What you need to do
**1.** Translate this sentence from the report on radiation after neoadjuvant chemotherapy into Spanish: "Significant benefit was seen regardless of pathologic complete response, although findings across other subgroups were not consistent, possibly due to selection bias or underlying confounders."
**2.** Pick up the news report on radiation therapy after neoadjuvant chemotherapy for breast cancer at the point where it stops, and write the next few paragraphs.

Selected excerpt
AT THE 2015 ASCO ANNUAL MEETING

CHICAGO (FRONTLINE MEDICAL NEWS)Women with breast cancer treated with neoadjuvant chemotherapy and surgery are more likely to have a recurrence in the breast, chest wall, or axilla or to die if they don’t receive adjuvant radiation therapy, even if they had a pathologic complete response to the chemotherapy, new data show.

In a meta-analysis of three Gepar trials conducted by the German Breast Group, radiation therapy was associated with a 38% lower multivariate risk of locoregional recurrence or death, investigators reported at the annual meeting of the American Society of Clinical Oncology. Significant benefit was seen regardless of pathologic complete response, although findings across other subgroups were not consistent, possibly due to selection bias or underlying confounders.

“Radiotherapy is an independent prognostic factor for locoregional recurrence–free survival after neoadjuvant chemotherapy in breast cancer. However, the optimal selection criteria remain unclear,” commented first author Dr. David Krug of University Hospital Heidelberg (Germany).

“We are eagerly awaiting the results of prospective studies that are currently recruiting patients,” he added, referring to the National Surgical Adjuvant Breast and Bowel Project (NSABP) B-51 trial and the Radiotherapy After Primary Chemotherapy for Breast Cancer (RAPCHEM) trial.

Findings of this meta-analysis are not practice changing, according to invited discussant Dr. Monica Morrow, chief of the breast service, department of surgery, and the Anne Burnett Windfohr Chair of Clinical Oncology at the Memorial Sloan Kettering Cancer Center in New York. “The Gepar data is not consistent enough across subsets to draw any different conclusions other than we need more data,” she said.

Records from a dataset
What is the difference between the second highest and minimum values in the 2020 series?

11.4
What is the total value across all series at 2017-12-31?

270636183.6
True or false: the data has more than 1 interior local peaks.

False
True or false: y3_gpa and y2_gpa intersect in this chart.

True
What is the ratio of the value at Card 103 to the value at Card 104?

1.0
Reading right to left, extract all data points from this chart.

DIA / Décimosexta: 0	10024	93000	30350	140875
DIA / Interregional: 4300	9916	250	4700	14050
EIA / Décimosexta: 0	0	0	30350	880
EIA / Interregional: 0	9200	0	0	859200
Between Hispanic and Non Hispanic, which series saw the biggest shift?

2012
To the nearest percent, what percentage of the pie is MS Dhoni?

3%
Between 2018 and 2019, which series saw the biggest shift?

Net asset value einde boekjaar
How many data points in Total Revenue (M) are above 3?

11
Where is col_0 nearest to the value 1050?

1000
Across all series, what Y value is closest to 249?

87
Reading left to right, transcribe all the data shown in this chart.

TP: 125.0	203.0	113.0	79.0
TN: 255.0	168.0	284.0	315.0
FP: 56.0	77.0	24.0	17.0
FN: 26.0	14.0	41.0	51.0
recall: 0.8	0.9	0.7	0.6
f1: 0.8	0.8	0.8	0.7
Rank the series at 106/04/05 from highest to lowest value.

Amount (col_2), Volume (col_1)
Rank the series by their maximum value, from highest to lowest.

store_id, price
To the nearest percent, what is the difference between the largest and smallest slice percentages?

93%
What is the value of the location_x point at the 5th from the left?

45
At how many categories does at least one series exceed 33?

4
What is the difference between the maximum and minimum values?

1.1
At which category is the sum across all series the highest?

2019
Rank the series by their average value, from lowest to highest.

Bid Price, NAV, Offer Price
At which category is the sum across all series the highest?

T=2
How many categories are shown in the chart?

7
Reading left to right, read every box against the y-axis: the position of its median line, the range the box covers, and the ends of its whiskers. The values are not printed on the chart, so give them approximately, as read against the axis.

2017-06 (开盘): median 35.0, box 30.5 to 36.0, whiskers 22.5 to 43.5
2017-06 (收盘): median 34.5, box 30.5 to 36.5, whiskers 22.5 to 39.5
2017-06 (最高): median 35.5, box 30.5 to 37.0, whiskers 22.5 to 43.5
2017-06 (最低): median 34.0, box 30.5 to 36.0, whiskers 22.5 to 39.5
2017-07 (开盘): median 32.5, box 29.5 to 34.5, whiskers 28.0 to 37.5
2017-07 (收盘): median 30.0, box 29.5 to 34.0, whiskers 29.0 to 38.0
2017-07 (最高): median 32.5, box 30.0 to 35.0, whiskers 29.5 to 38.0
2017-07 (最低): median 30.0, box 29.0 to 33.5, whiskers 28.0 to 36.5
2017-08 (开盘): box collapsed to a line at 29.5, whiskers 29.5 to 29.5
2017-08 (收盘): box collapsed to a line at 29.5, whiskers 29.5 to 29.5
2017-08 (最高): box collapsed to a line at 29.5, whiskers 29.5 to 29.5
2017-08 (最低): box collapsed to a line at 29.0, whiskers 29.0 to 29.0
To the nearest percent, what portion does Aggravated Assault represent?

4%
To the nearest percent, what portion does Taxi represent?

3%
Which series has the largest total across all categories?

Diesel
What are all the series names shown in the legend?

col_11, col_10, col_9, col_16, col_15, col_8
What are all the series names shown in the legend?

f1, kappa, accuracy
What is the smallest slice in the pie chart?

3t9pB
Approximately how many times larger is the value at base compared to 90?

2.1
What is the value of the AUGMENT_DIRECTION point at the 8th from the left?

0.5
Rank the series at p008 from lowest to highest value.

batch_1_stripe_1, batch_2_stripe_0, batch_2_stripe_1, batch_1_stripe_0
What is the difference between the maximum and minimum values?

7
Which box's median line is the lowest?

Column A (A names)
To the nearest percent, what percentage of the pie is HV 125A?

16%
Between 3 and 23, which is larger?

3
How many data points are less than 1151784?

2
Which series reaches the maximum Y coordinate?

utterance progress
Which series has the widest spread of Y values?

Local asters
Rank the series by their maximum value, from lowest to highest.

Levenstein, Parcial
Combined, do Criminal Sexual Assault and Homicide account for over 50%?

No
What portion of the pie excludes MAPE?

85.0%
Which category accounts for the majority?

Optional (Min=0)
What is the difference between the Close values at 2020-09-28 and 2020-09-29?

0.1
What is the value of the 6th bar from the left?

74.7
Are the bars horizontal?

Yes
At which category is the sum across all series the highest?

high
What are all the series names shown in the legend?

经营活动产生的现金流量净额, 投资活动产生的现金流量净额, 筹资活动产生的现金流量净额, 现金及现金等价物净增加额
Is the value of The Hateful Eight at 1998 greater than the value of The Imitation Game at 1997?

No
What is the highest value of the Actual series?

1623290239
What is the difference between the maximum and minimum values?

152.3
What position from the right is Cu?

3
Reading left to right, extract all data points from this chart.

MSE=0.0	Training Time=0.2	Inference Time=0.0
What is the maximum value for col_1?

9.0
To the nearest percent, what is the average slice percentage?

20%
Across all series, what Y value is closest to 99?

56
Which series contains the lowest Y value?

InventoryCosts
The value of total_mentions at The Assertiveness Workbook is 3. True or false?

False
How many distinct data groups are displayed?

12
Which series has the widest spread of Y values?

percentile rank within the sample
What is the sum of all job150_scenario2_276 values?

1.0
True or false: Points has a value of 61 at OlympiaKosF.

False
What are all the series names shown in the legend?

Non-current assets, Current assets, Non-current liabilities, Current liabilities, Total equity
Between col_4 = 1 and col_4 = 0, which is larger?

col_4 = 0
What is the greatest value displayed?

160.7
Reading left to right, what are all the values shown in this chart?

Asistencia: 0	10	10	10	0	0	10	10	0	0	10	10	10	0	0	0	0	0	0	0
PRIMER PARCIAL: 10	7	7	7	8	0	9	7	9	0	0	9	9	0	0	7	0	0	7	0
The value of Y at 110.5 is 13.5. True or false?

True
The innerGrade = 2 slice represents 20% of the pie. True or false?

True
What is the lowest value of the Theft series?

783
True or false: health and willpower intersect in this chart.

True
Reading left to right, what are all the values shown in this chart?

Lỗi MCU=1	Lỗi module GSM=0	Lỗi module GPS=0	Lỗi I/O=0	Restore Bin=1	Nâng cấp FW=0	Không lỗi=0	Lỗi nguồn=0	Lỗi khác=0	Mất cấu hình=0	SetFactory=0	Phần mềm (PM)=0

List of answers
**1.** Se observó un beneficio significativo independientemente de la respuesta patológica completa, aunque los resultados en otros subgrupos no fueron uniformes, posiblemente debido a un sesgo de selección o a factores de confusión subyacentes.

**2.**
Focusing on the women who underwent mastectomy, she noted that only a small number who had a pathologic complete response did not receive radiation therapy, “so this study unfortunately lacks the power to tell us anything about the ability to eliminate radiation in this group.”

“What we’d really like to know about local control after neoadjuvant therapy is what’s the relative contribution of pretreatment stage and posttreatment stage to the risk of locoregional recurrence, especially in patients who achieve pathologic complete response? And if we try to address that question with this study, the results were a little murky,” Dr. Morrow further noted. For example, patients with higher–T stage primary tumors benefited from postmastectomy radiation, but patients who were clinically node positive did not.

“I think right now, what we have to say is we need to continue to do what we have been doing up until the present time, namely, patients whose presenting stage clearly indicates the need for radiotherapy should receive it, and patients who have lower-stage disease perhaps not,” she concluded, agreeing that the NSABP B-51 trial should help put this issue to rest.

Dr. Krug and his colleagues performed a pooled meta-analysis of data from the GeparTrio, GeparQuattro, and GeparQuinto trials of neoadjuvant chemotherapy, in which guidelines specified when adjuvant radiation therapy should be used. Those guidelines called for whole-breast radiation therapy with a boost after breast-conserving surgery (with omission of the boost in low-risk patients); radiation therapy after mastectomy for patients having more extensive disease before neoadjuvant chemotherapy; and radiation therapy for those with greater involvement of the regional lymphatics.

The meta-analysis was based on a total of 3,370 women. Overall, 94% received radiation therapy (99% of those who had undergone breast-conserving surgery and 85% of those who had undergone mastectomy).

With a median follow-up of 4.2 years, the 5-year rate of locoregional recurrence–free survival was 89.2% in the entire study population, according to Dr. Krug.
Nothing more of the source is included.